### What this task involves
Copy all the entries word for word, but omit the pictures.
####################
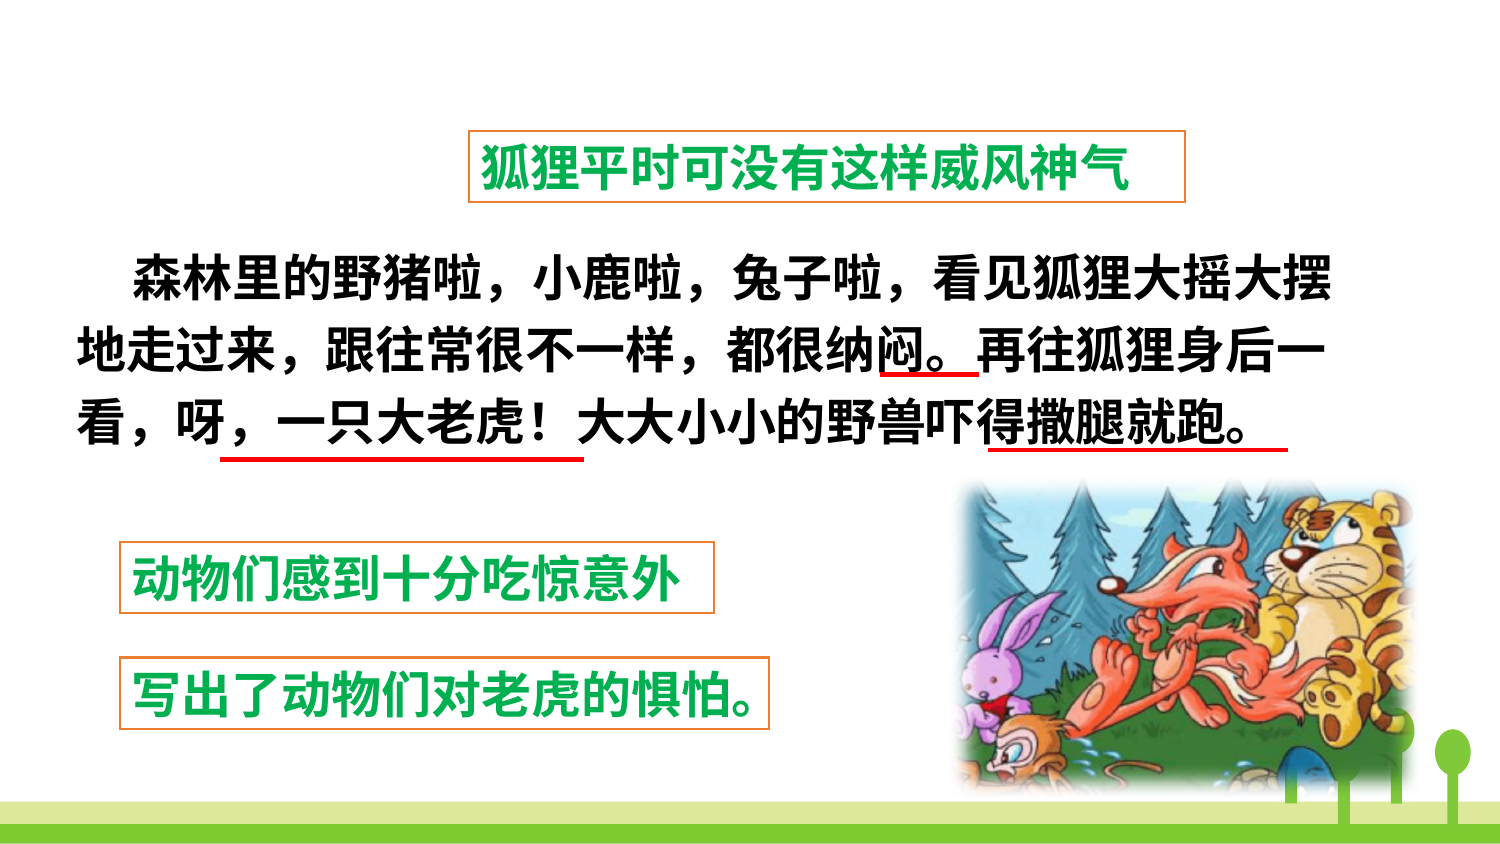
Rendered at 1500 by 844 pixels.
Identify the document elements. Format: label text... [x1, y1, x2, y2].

text_box 狐狸平时可没有这样威风神气 [468, 130, 1186, 203]
text_box 森林里的野猪啦，小鹿啦，兔子啦，看见狐狸大摇大摆地走过来，跟往常很不一样，都很纳闷。再往狐狸身后一看，呀，一只大老虎！大大小小的野兽吓得撒腿就跑。 [64, 228, 1350, 457]
picture [0, 0, 1500, 801]
text_box 动物们感到十分吃惊意外 [119, 541, 715, 614]
text_box 写出了动物们对老虎的惧怕。 [119, 656, 770, 730]
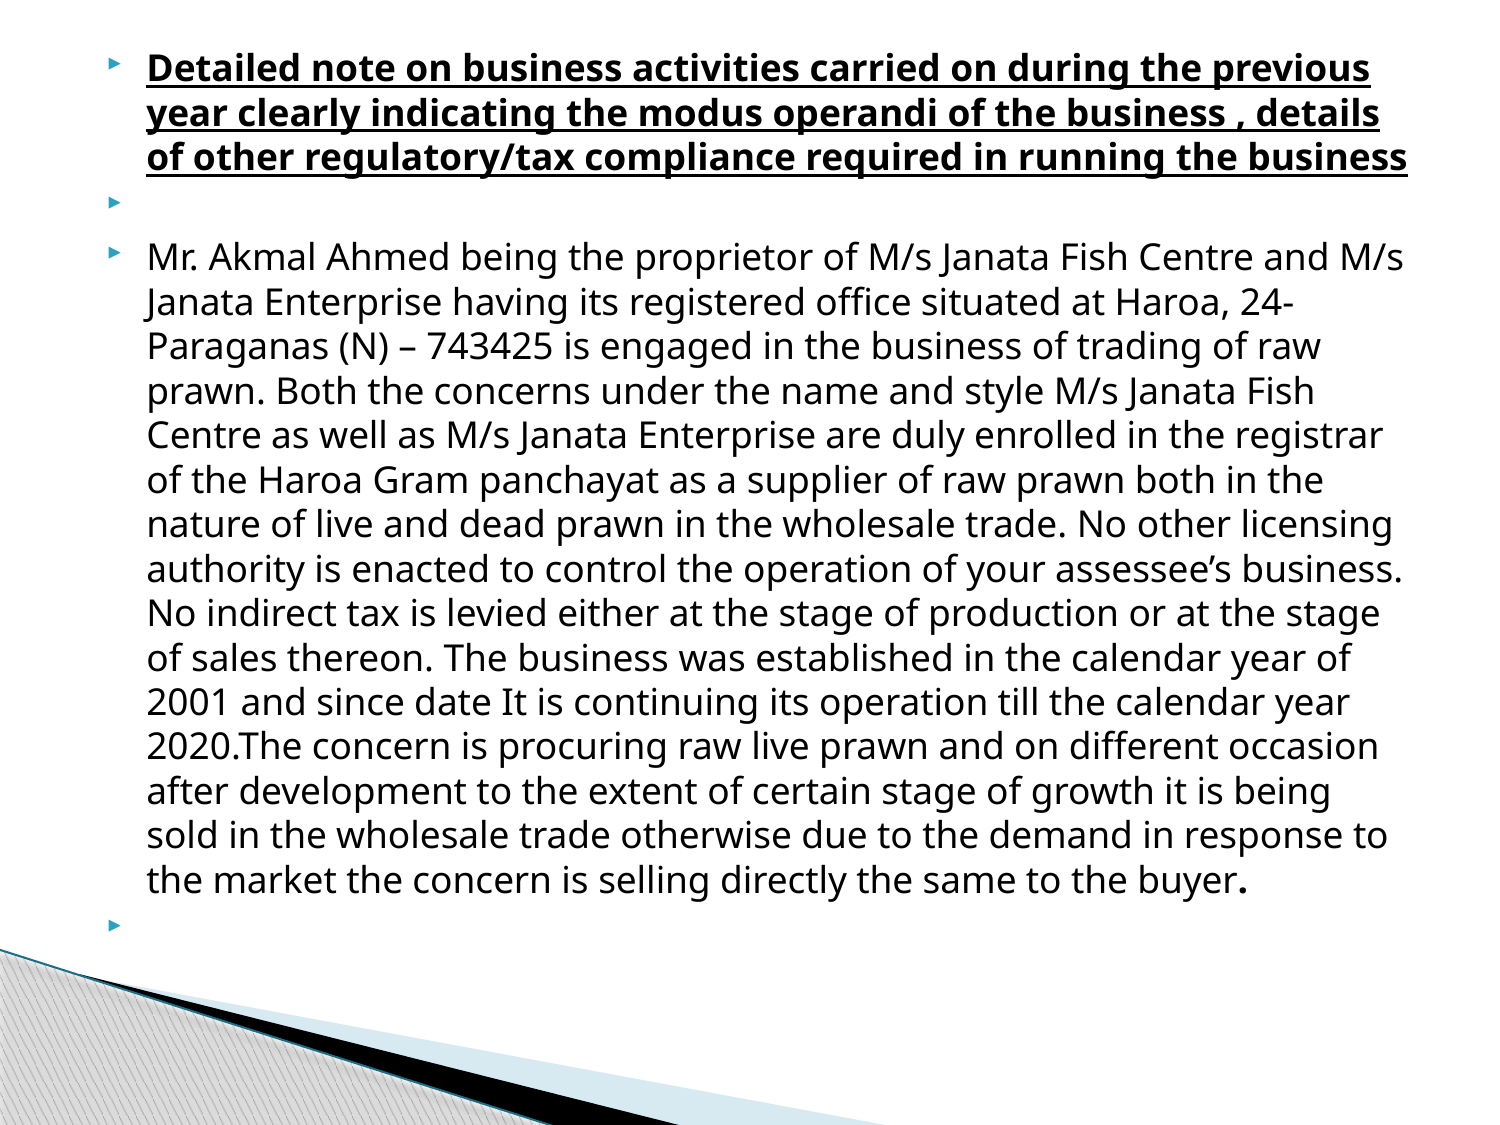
####################
### Reply to the exercise
Rendered at 1500 by 844 pixels.
Identify the document elements. Format: label text... [x1, y1, x2, y2].

text_box 狐狸平时可没有这样威风神气 [468, 130, 1186, 203]
text_box 森林里的野猪啦，小鹿啦，兔子啦，看见狐狸大摇大摆地走过来，跟往常很不一样，都很纳闷。再往狐狸身后一看，呀，一只大老虎！大大小小的野兽吓得撒腿就跑。 [64, 228, 1350, 457]
picture [0, 0, 1500, 801]
text_box 动物们感到十分吃惊意外 [119, 541, 715, 614]
text_box 写出了动物们对老虎的惧怕。 [119, 656, 770, 730]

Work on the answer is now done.